Угроза имела реальную почву. Неделю шли дожди, и дороги были похожи на каналы. «Ну просто Венеция», – эстетически наслаждалась Катерина, на что некультурный Семенов кивал: «Вот в канале и утоплю. Как Дездемону».
Бессмысленно было ему объяснять, что Дездемону не топили, – он просто пообещал бы придушить. Катерина изо всех сил старалась не опоздать и даже обогнала справа грузовик, тащившийся по ее полосе. Зазвонил мобильный телефон.
– Женьке – шапку, а маме бусы, только не из малахита. На малахит у нее аллергия. Алло.
– Катька, ты где? – заговорил мобильный голосом Семенова.
– Я уже подъезжаю, – ответила Катерина и посмотрела на светофор. Светофор щелкнул и отключился. Тут же образовалась пробка. – Ты от меня чего хочешь в подарок на Новый год?
– Катерина, я тебя серьезно предупреждаю. Эти люди – миллионеры. Но они не идиоты. И деньги они дают только тем, кто производит на них огромное впечатление. Поняла?
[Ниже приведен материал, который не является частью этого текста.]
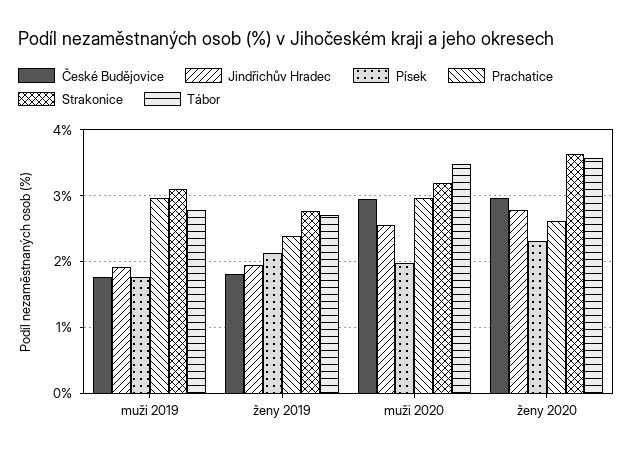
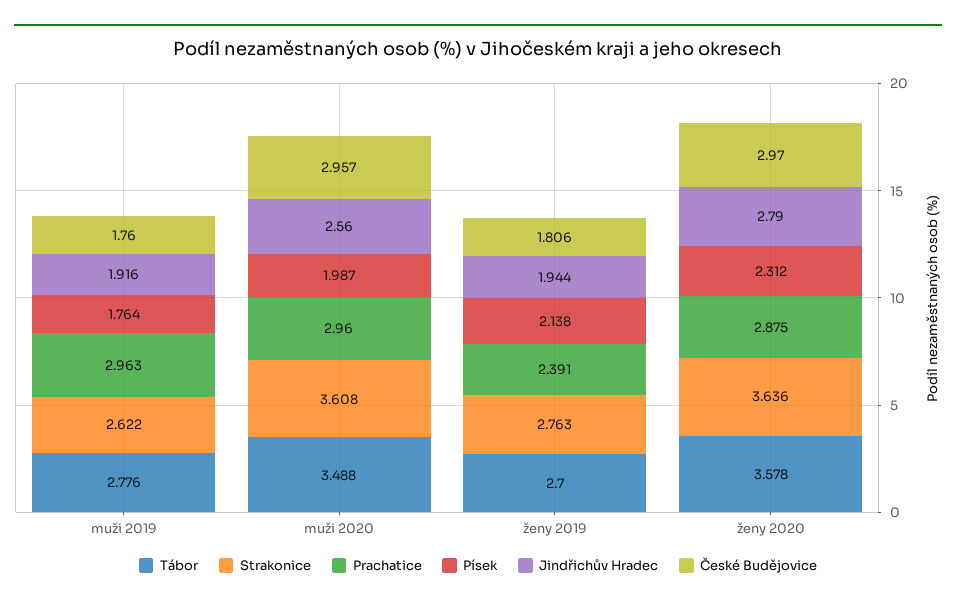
  {
    "České Budějovice": {
      "muži 2019": 1.76,
      "ženy 2019": 1.806,
      "muži 2020": 2.957,
      "ženy 2020": 2.97
    },
    "Jindřichův Hradec": {
      "muži 2019": 1.916,
      "ženy 2019": 1.944,
      "muži 2020": 2.56,
      "ženy 2020": 2.79
    },
    "Písek": {
      "muži 2019": 1.764,
      "ženy 2019": 2.138,
      "muži 2020": 1.987,
      "ženy 2020": 2.312
    },
    "Prachatice": {
      "muži 2019": 2.963,
      "ženy 2019": 2.391,
      "muži 2020": 2.96,
-     "ženy 2020": 2.6
+     "ženy 2020": 2.875
    },
    "Strakonice": {
-     "muži 2019": 3.1,
+     "muži 2019": 2.622,
      "ženy 2019": 2.763,
-     "muži 2020": 3.2,
+     "muži 2020": 3.608,
      "ženy 2020": 3.636
    },
    "Tábor": {
      "muži 2019": 2.776,
      "ženy 2019": 2.7,
      "muži 2020": 3.488,
      "ženy 2020": 3.578
    }
  }

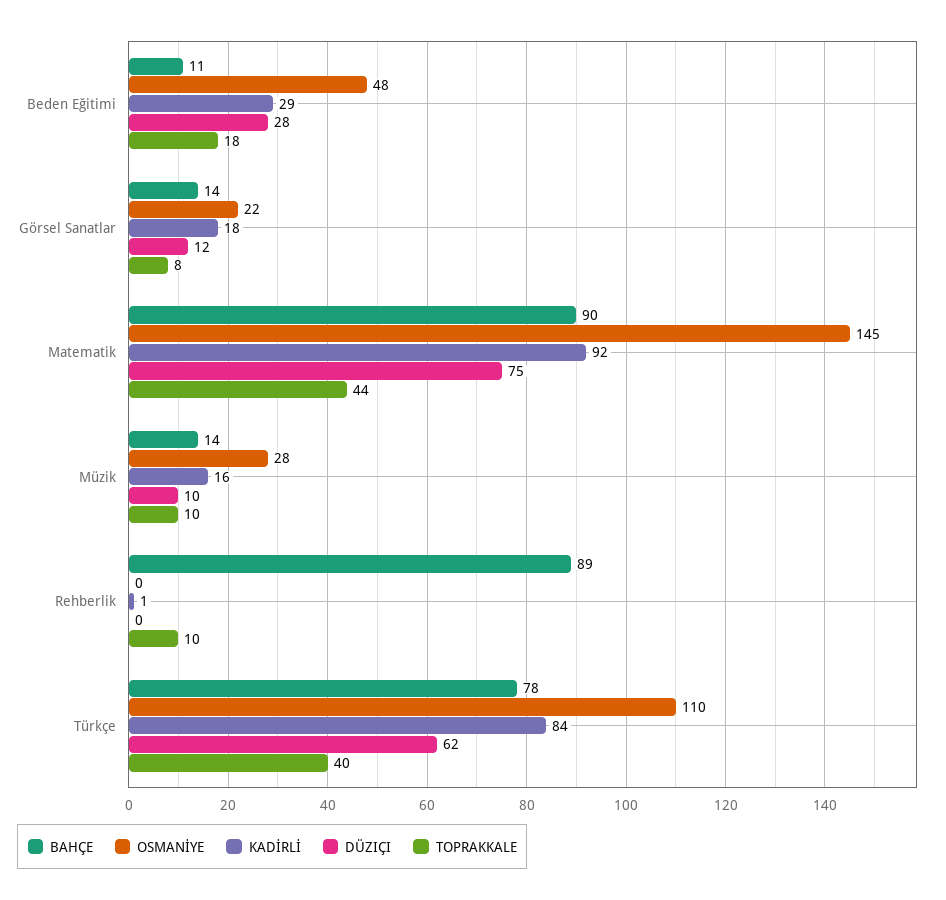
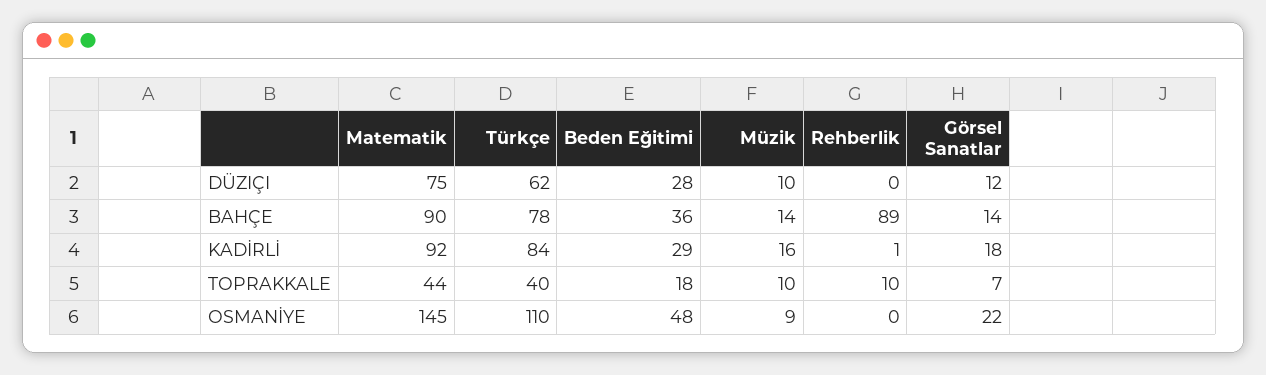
  {
    "BAHÇE": {
-     "Beden Eğitimi": 11,
+     "Beden Eğitimi": 36,
      "Görsel Sanatlar": 14,
      "Matematik": 90,
      "Müzik": 14,
      "Rehberlik": 89,
      "Türkçe": 78
    },
    "OSMANİYE": {
      "Beden Eğitimi": 48,
      "Görsel Sanatlar": 22,
      "Matematik": 145,
-     "Müzik": 28,
+     "Müzik": 9,
      "Rehberlik": 0,
      "Türkçe": 110
    },
    "KADİRLİ": {
      "Beden Eğitimi": 29,
      "Görsel Sanatlar": 18,
      "Matematik": 92,
      "Müzik": 16,
      "Rehberlik": 1,
      "Türkçe": 84
    },
    "DÜZIÇI": {
      "Beden Eğitimi": 28,
      "Görsel Sanatlar": 12,
      "Matematik": 75,
      "Müzik": 10,
      "Rehberlik": 0,
      "Türkçe": 62
    },
    "TOPRAKKALE": {
      "Beden Eğitimi": 18,
-     "Görsel Sanatlar": 8,
+     "Görsel Sanatlar": 7,
      "Matematik": 44,
      "Müzik": 10,
      "Rehberlik": 10,
      "Türkçe": 40
    }
  }

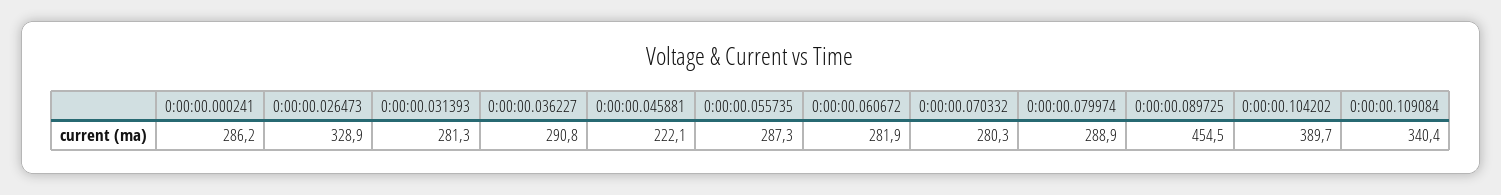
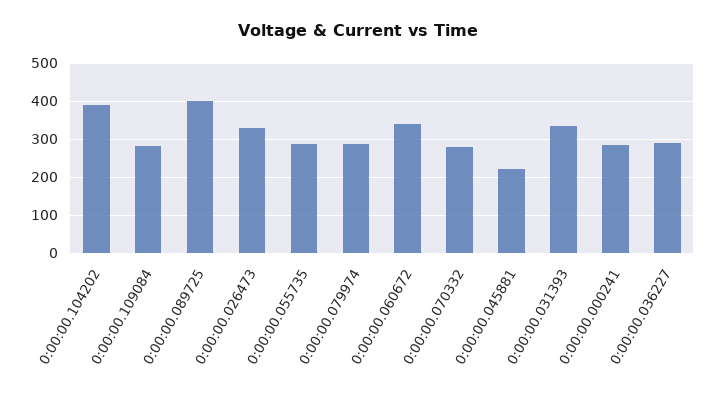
  {
    "0:00:00.000241": 286.2,
    "0:00:00.026473": 328.9,
-   "0:00:00.031393": 281.3,
+   "0:00:00.031393": 340,
    "0:00:00.036227": 290.8,
    "0:00:00.045881": 222.1,
    "0:00:00.055735": 287.3,
-   "0:00:00.060672": 281.9,
+   "0:00:00.060672": 340,
    "0:00:00.070332": 280.3,
    "0:00:00.079974": 288.9,
-   "0:00:00.089725": 454.5,
+   "0:00:00.089725": 400,
    "0:00:00.104202": 389.7,
-   "0:00:00.109084": 340.4
+   "0:00:00.109084": 280
  }

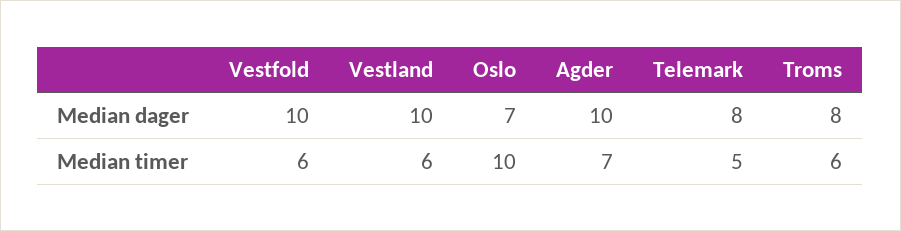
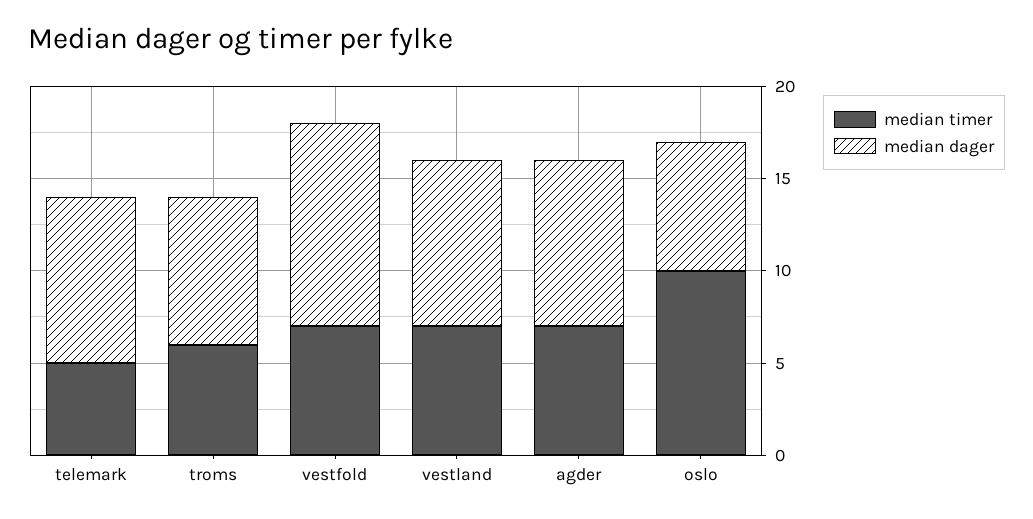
  {
    "Median dager": {
-     "Vestfold": 10,
+     "Vestfold": 11,
-     "Vestland": 10,
+     "Vestland": 9,
      "Oslo": 7,
-     "Agder": 10,
+     "Agder": 9,
-     "Telemark": 8,
+     "Telemark": 9,
      "Troms": 8
    },
    "Median timer": {
-     "Vestfold": 6,
+     "Vestfold": 7,
-     "Vestland": 6,
+     "Vestland": 7,
      "Oslo": 10,
      "Agder": 7,
      "Telemark": 5,
      "Troms": 6
    }
  }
– Для огромного впечатления тебе нужно было Ленку брать.
– Будешь выступать там со своими шуточками – продам на мясо, – мрачно ответил Семенов и отключился.
«Лучше на мозг, – подумала Катерина, объезжая пробку, – за мясо в наше время немного дают. Да и сколько там во мне того мяса».
Семенов ждал возле входа в огромное здание с глухим фасадом.
– У них там что, спецприемник? – спросила Катерина, подходя.
– У них там сто миллионов в год на развитие отрасли. – Семенов оглядел Катерину с ног до головы и поморщился: – Что это за беж?
– Это не беж, – с достоинством ответила она, – это брюки.
– Я вижу, что не балетная пачка. Но почему они светлые?
– А что, нельзя? В этот рай впускают только нагишом?
Семенов взял Катерину за руку и потащил за собой, не переставая шипеть:
– Ты ничего не понимаешь. Ничего. Ты в политике фирмы смыслишь как свинья в цветах. Ты способна припереться в грязных штанах на встречу, от которой зависит наша судьба на ближайшие десять лет.
«Женьке – шапку, – думала Катерина, стараясь наступить Семенову на ногу каблуком, – и лучше, если на ней будет вывязан какой-нибудь рисунок. Хорошо бы пушистый танк, но где ж такой найдешь. У Женьки уши вечно мерзнут, нос от холода морщится, смотреть невозможно, до чего жалко. А он любит танки. А какие в наше время танки?»
– Вить, ты не знаешь, где можно достать пушистый танк?
– В армии, – сказал Семенов и взвыл от боли. – Ты что, сдурела? Ты что, не видишь, куда ногу ставишь?
– Извини, – кротко ответила Катерина. Бусы лучше покупать в ювелирном, а вот шахматы в ювелирном не купишь. Или купишь? – Вить, в ювелирных продаются шахматы?
Они прошли по широкому коридору, бегущему мимо стеклянных стен и дверей светлого дерева, и дошли до открытой двери с табличкой «Для заседаний». За дверью стоял круглый стол и сидела молодая женщина. Она пила минеральную воду.